Mini C-Arm History

Security Traders Handbook: IPO Spotlight – The Fluoroscan

An excerpted article highlighting the diverse medical, industrial, and security applications of the Fluoroscan Mini C-arm.

Security Traders Handbook: IPO Spotlight – The Fluoroscan

By Jerry Jakubovics

The Fluoroscan Is Being Used in Widespread Applications

There are many individuals who question the merit of spending billions of dollars on NASA. But on the other hand there are those who believe such spending worthwhile because the advanced technologies that are developed filter into and eventually benefit the economy, corporations and society.

Northbrook (IL)-based Fluoroscan is giving support to the latter group. The company has licensed technology from NASA and holds three exclusive patents that it used to make the Fluoroscan Imaging System Mini C-arm. While the product itself may be easy to use, the technology that enables it to outperform all existing other systems – while using 99% less radiation – is both complicated and fascinating.

In brief, here’s how it works: The Fluoroscan technology is based on a micro channel plate image intensifier company known as a ‘night vision’ intensifier. This emits a small amount of radiation to be converted to visible light. Using a scintillator, that light is amplified approximately 50,000 times. The Fluoroscan can provide both still X-ray pictures and real-time images similar to those produced by a video camera, permitting users to view, for example, the movement of bones in a flexing hand. (The same technology is used by the military for night vision. In this case, a small amount of light from a distant star is amplified to make a field look as bright as day even in the middle of the night.)

The inherent advantages of the technology – safety, the ability to see low density objects undetectable until now, better resolution and real-time operation – are useful in diverse applications.

For example, Fluoroscan can see low density objects including condensation. Special versions have been built to check for water or condensation deposits inside of airplane wings for Boeing, Lockheed, Northrop and McDonnell Douglas; prior to using this technology the wing had to be taken off of a plan and weighed to determine whether it was okay to use.

The device has also been used in quality control in the electronic industry by Motorola, Texas Instruments and Zenith. And tire manufacturers Michelin, Goodyear and Banda use it to check for the ‘zipper effect’ in steel belted radials; uncorrected, this could lead to blowouts, a major problem especially for trucks.

And a special unit was built for the CIA. Some year ago, when the US embassy was being built in Moscow, so many plastic listening devices were placed into the walls that the structure was rendered unusable. The Fluoroscan scanned the walls and very successfully detected those bugs. There are other potential security applications, too, because the device can ‘see’ plastic explosives.

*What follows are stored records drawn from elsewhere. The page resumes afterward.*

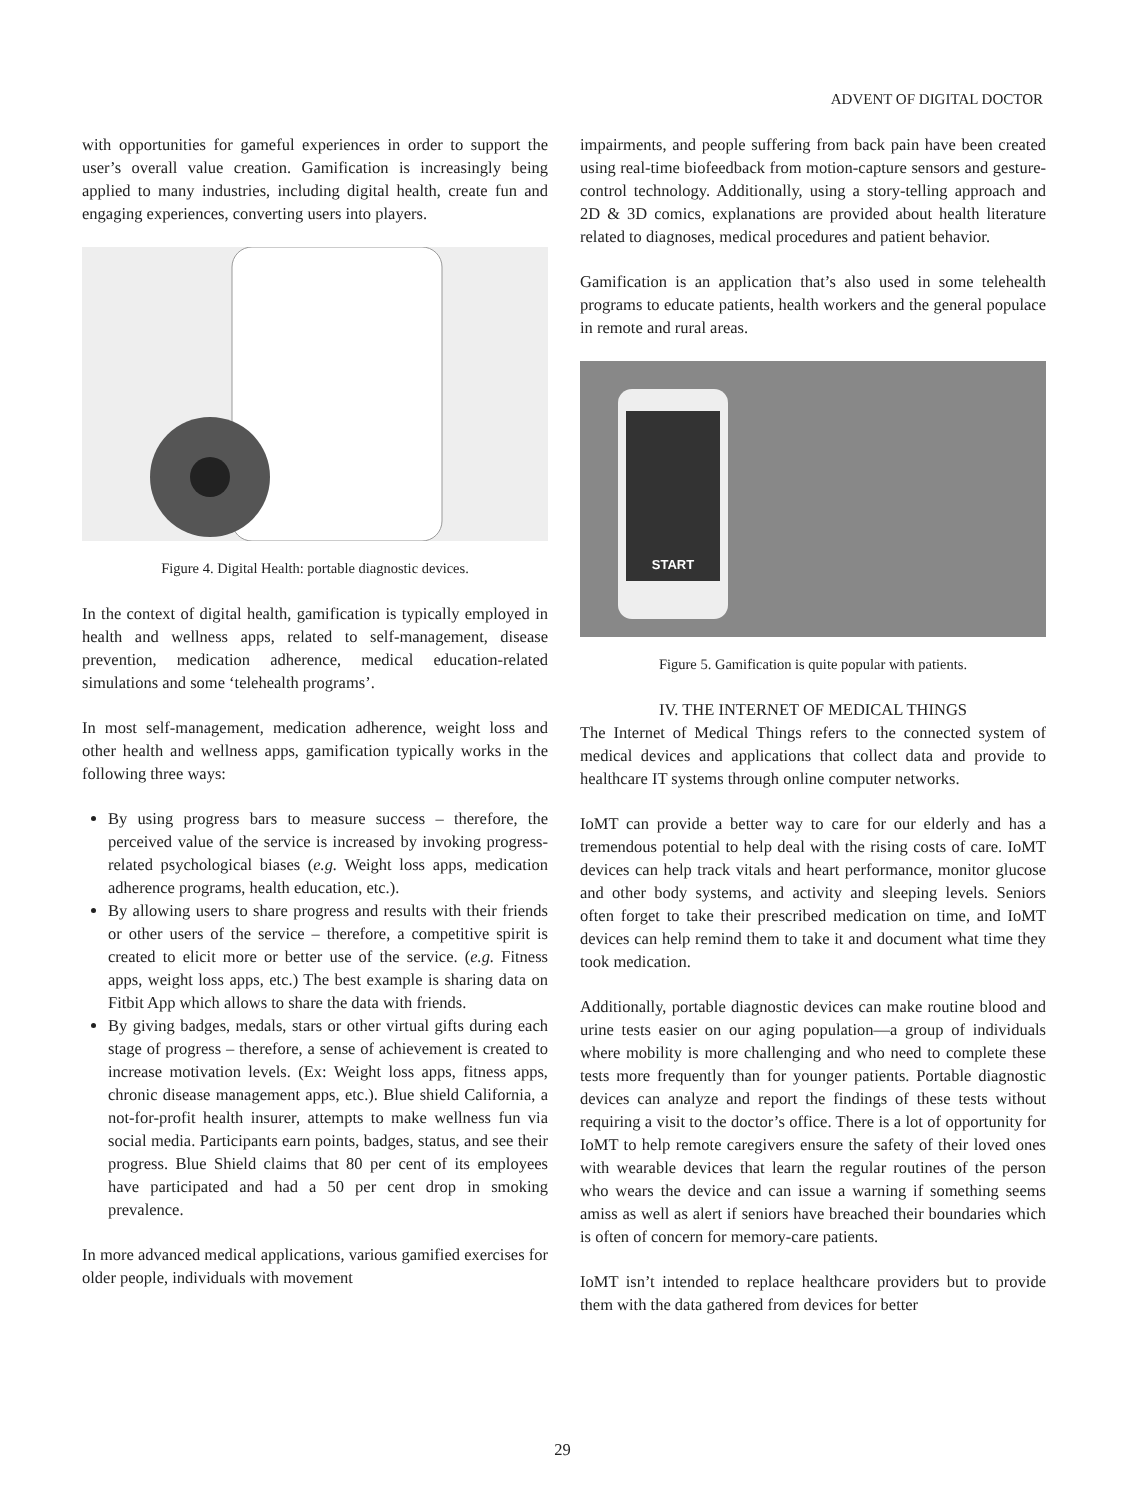ADVENT OF DIGITAL DOCTOR
with opportunities for gameful experiences in order to support the user’s overall value creation. Gamification is increasingly being applied to many industries, including digital health, create fun and engaging experiences, converting users into players.
Figure 4. Digital Health: portable diagnostic devices.
In the context of digital health, gamification is typically employed in health and wellness apps, related to self-management, disease prevention, medication adherence, medical education-related simulations and some ‘telehealth programs’.
In most self-management, medication adherence, weight loss and other health and wellness apps, gamification typically works in the following three ways:
By using progress bars to measure success – therefore, the perceived value of the service is increased by invoking progress-related psychological biases (e.g. Weight loss apps, medication adherence programs, health education, etc.).
By allowing users to share progress and results with their friends or other users of the service – therefore, a competitive spirit is created to elicit more or better use of the service. (e.g. Fitness apps, weight loss apps, etc.) The best example is sharing data on Fitbit App which allows to share the data with friends.
By giving badges, medals, stars or other virtual gifts during each stage of progress – therefore, a sense of achievement is created to increase motivation levels. (Ex: Weight loss apps, fitness apps, chronic disease management apps, etc.). Blue shield California, a not-for-profit health insurer, attempts to make wellness fun via social media. Participants earn points, badges, status, and see their progress. Blue Shield claims that 80 per cent of its employees have participated and had a 50 per cent drop in smoking prevalence.
In more advanced medical applications, various gamified exercises for older people, individuals with movement
impairments, and people suffering from back pain have been created using real-time biofeedback from motion-capture sensors and gesture-control technology. Additionally, using a story-telling approach and 2D & 3D comics, explanations are provided about health literature related to diagnoses, medical procedures and patient behavior.
Gamification is an application that’s also used in some telehealth programs to educate patients, health workers and the general populace in remote and rural areas.
START
Figure 5. Gamification is quite popular with patients.
IV. THE INTERNET OF MEDICAL THINGS
The Internet of Medical Things refers to the connected system of medical devices and applications that collect data and provide to healthcare IT systems through online computer networks.
IoMT can provide a better way to care for our elderly and has a tremendous potential to help deal with the rising costs of care. IoMT devices can help track vitals and heart performance, monitor glucose and other body systems, and activity and sleeping levels. Seniors often forget to take their prescribed medication on time, and IoMT devices can help remind them to take it and document what time they took medication.
Additionally, portable diagnostic devices can make routine blood and urine tests easier on our aging population—a group of individuals where mobility is more challenging and who need to complete these tests more frequently than for younger patients. Portable diagnostic devices can analyze and report the findings of these tests without requiring a visit to the doctor’s office. There is a lot of opportunity for IoMT to help remote caregivers ensure the safety of their loved ones with wearable devices that learn the regular routines of the person who wears the device and can issue a warning if something seems amiss as well as alert if seniors have breached their boundaries which is often of concern for memory-care patients.
IoMT isn’t intended to replace healthcare providers but to provide them with the data gathered from devices for better
29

“We’re able to solve a lot of problems very inexpensively and very quickly,” explained Larry Grossman, chairman and CEO. “It’s a tremendous technology, not just for the medical market but for the industrial applications as well.”

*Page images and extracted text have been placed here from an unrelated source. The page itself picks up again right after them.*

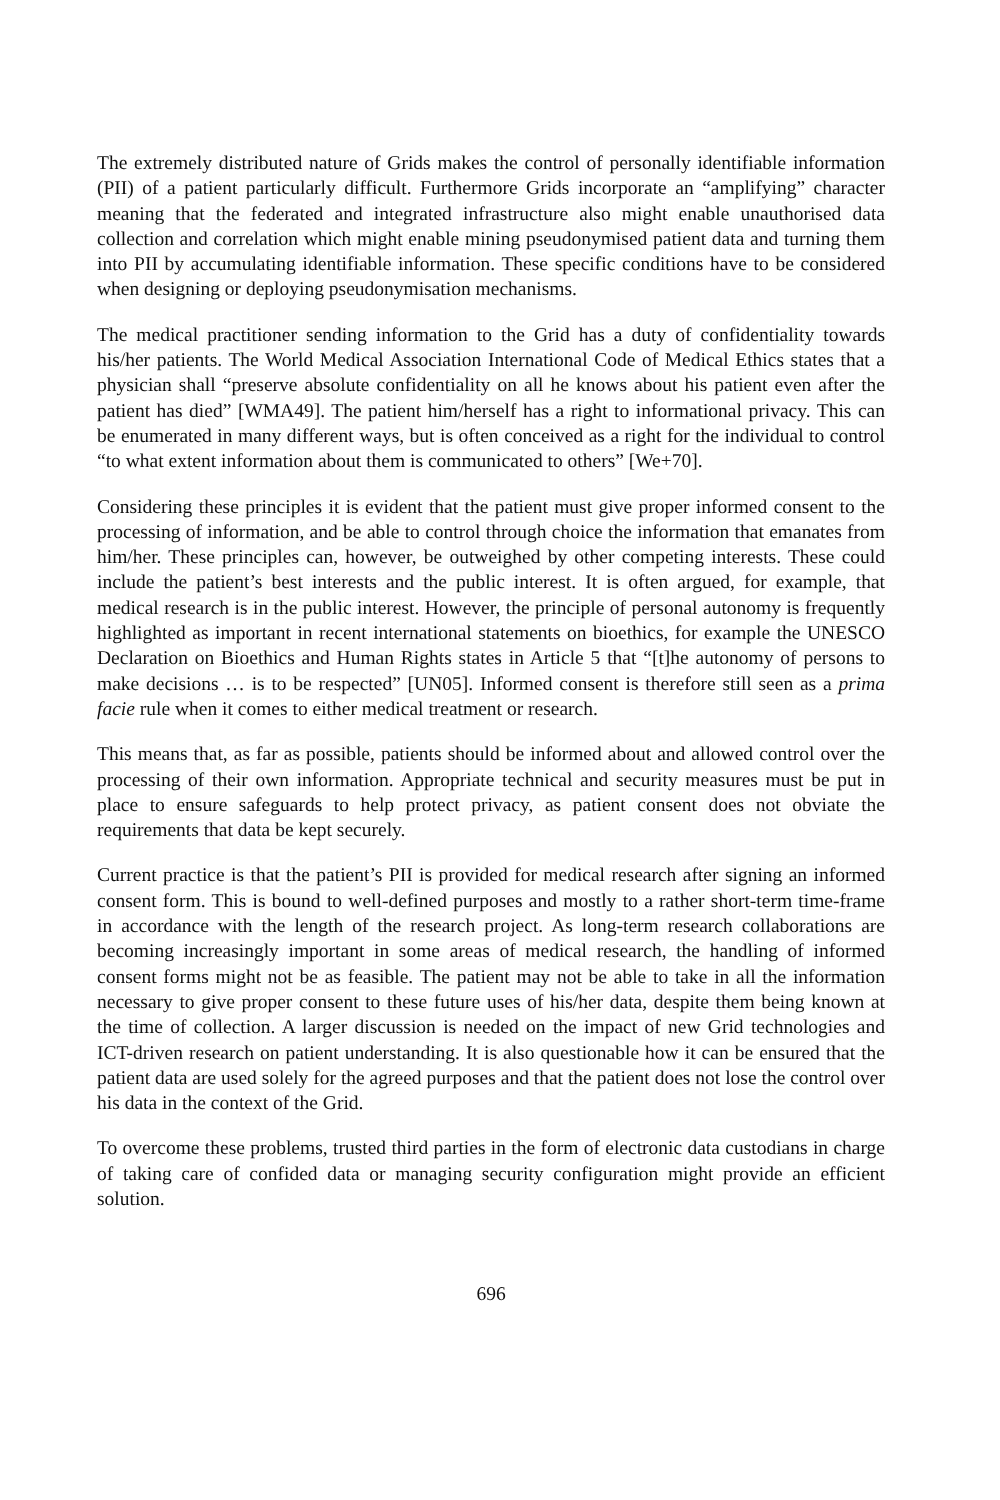The extremely distributed nature of Grids makes the control of personally identifiable information (PII) of a patient particularly difficult. Furthermore Grids incorporate an “amplifying” character meaning that the federated and integrated infrastructure also might enable unauthorised data collection and correlation which might enable mining pseudonymised patient data and turning them into PII by accumulating identifiable information. These specific conditions have to be considered when designing or deploying pseudonymisation mechanisms.
The medical practitioner sending information to the Grid has a duty of confidentiality towards his/her patients. The World Medical Association International Code of Medical Ethics states that a physician shall “preserve absolute confidentiality on all he knows about his patient even after the patient has died” [WMA49]. The patient him/herself has a right to informational privacy. This can be enumerated in many different ways, but is often conceived as a right for the individual to control “to what extent information about them is communicated to others” [We+70].
Considering these principles it is evident that the patient must give proper informed consent to the processing of information, and be able to control through choice the information that emanates from him/her. These principles can, however, be outweighed by other competing interests. These could include the patient’s best interests and the public interest. It is often argued, for example, that medical research is in the public interest. However, the principle of personal autonomy is frequently highlighted as important in recent international statements on bioethics, for example the UNESCO Declaration on Bioethics and Human Rights states in Article 5 that “[t]he autonomy of persons to make decisions … is to be respected” [UN05]. Informed consent is therefore still seen as a prima facie rule when it comes to either medical treatment or research.
This means that, as far as possible, patients should be informed about and allowed control over the processing of their own information. Appropriate technical and security measures must be put in place to ensure safeguards to help protect privacy, as patient consent does not obviate the requirements that data be kept securely.
Current practice is that the patient’s PII is provided for medical research after signing an informed consent form. This is bound to well-defined purposes and mostly to a rather short-term time-frame in accordance with the length of the research project. As long-term research collaborations are becoming increasingly important in some areas of medical research, the handling of informed consent forms might not be as feasible. The patient may not be able to take in all the information necessary to give proper consent to these future uses of his/her data, despite them being known at the time of collection. A larger discussion is needed on the impact of new Grid technologies and ICT-driven research on patient understanding. It is also questionable how it can be ensured that the patient data are used solely for the agreed purposes and that the patient does not lose the control over his data in the context of the Grid.
To overcome these problems, trusted third parties in the form of electronic data custodians in charge of taking care of confided data or managing security configuration might provide an efficient solution.
696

Nevertheless, sales are being generated mostly from the medical market at this time, and those appear to be sustainable.

There are Fluoroscans in every major teaching hospital in the country, as well as all Fellowship programs. As doctors learn how to operate using the machine and then go to various hospitals that don’t have the Fluoroscan, there is a demand for those units. And hospitals that have already purchased one unit may buy additional units because of the demand to use the machine, according to the company.

Also in the medical area, Fluoroscan may license its technology to companies in the mammography area. In fact, some preliminary talks to that effect are already underway.

In 1996, the first of the company’s three exclusive NASA patents will expire. This means that other firms would be able to use the technology to get real-time X-ray imaging – however, not with the same low level radiation built into the Fluoroscan because that technology will still be patent-protected.

“In the medical market it won’t affect us too badly,” says Grossman. “And in the industrial market, it would affect us only when other firms will have a closed, incorporated X-ray system.”

In other words, the patent expiration will allow limited competition but the serious competition won’t begin until 2002, when the other two exclusive patents expire. And by that time, Fluoroscan hopes to be well entrenched in its targeted markets.